The goal of the family business, according to Dr. Joshua Gordon, is that it continues to grow and get bigger in a way that still provides hands-on, mom-and-pop quality service to its patients. Barenburg Eye Associates currently has an 80,000 patient-based practice with five locations, a surgery center, and 12 doctors, including four ophthalmologists, that work directly for the company.
And, the family intends to keep that personal quality as part of its business model. “The practices in Maryland and in the Baltimore area are all corporate, all getting bought out by venture capitalists and corporations that are losing the doctor-patient relationship,” said Dr. Joshua Gordon, who was named Maryland Optometrist of the Year in 2019 for his contribution in expanding the scope of optometry in the state. “It’s becoming a corporation that’s based on numbers and plugging in personnel that aren’t necessarily people that patients want to see. We don’t want to go that route.”

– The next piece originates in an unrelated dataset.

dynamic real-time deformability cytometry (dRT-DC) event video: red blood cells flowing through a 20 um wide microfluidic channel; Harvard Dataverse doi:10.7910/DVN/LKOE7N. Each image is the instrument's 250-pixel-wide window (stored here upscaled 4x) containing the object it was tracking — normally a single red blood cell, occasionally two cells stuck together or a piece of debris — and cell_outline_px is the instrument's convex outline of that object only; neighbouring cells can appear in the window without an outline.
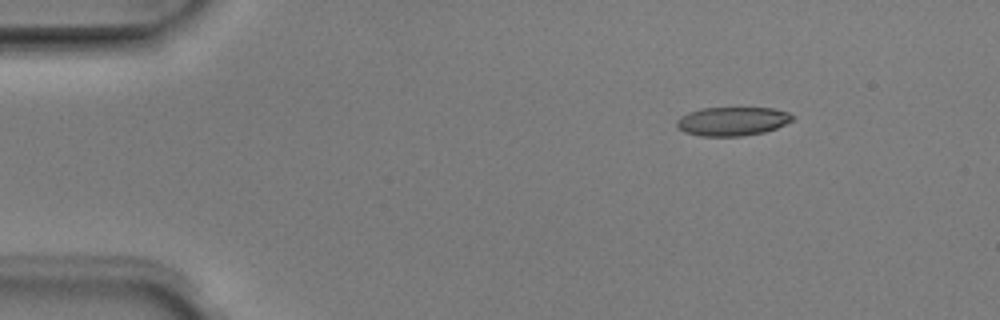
{"species": "Egyptian fruit bat (a non-hibernating species)", "species_latin": "Rousettus aegyptiacus", "temperature_condition": "room temperature", "stored_images_in_passage": 3, "camera_frame_rate_fps": 3000, "um_per_image_px": 0.085, "animal": {"sex": "male"}, "frame": {"image": 1, "passage_image": 1, "time_ms": 0.0, "image_size_px": [1000, 320], "cell_outline_px": [[792, 120], [776, 128], [764, 132], [744, 136], [700, 136], [684, 132], [676, 128], [676, 120], [680, 116], [688, 112], [700, 108], [772, 108], [788, 112], [792, 116]], "centroid_in_image_um": [62.18, 10.31], "position_along_channel_um": 22.8, "area_um2": 19.48}}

They all attribute their success to the foundation that PCO (Salus University) established for them. “When I was there, PCO was already the best of the best. The clinics were great and that’s where you learned,” said Dr. Mark Gordon. “The people who ran the clinics and the optometrists there were fabulous. They really, truly helped you become an optometrist. That was where the rubber met the road.”
Dr. Joshua Gordon takes it a step further. “We owe a lot of our success to PCO. They took a chance on my dad and he became a great success. My sister and I followed in his footsteps,” he said. “We sometimes don’t stop and reflect about how lucky we are and how unique of a situation that we’re in, but it’s awesome.”
Despite the pros and cons of being in a family business, the good aspects have come to the forefront for the Gordon family, who all live within 10 minutes of each other. The patriarch has been a father who’s a teacher, mentor, family man and a doting grandfather to five grandchildren, several of whom are still too young to have given any indication at this point that there will be a third generation of Gordon optometrists.
“As an entrepreneur my dad is tremendous, as a businessman he’s tremendous and his mind is constantly about business,” said Dr. Cohen, who specializes in primary eye care, glaucoma co-management, contact lens and pediatrics. “Not that he can’t transition and spend time with the family, but he’s focused on the success of the business, not just for himself but for us and for our families. Everything he’s done to build Barenburg and the practice over the years has been so that we have a stable future.”
She added that the pride Dr. Mark Gordon has in his family makes him feel like he’s the luckiest man in the world to have both his children follow in his footsteps.
“They still seek my approval for most things, but not because they have to,” said Dr. Mark Gordon, who has a Lifetime Achievement Award from the Maryland Optometric Association (MOA). “My son runs his office; my daughter runs her office and they both go to other offices one day a week.”
Dr. Cohen and Dr. Joshua Gordon are partners in the business, but it’s the patriarch who is still the biggest dog on the porch, majority owner and the company’s CEO.
“I am the luckiest guy in the world,” said Dr. Mark Gordon. “It’s a very close family. We have the best of all worlds.”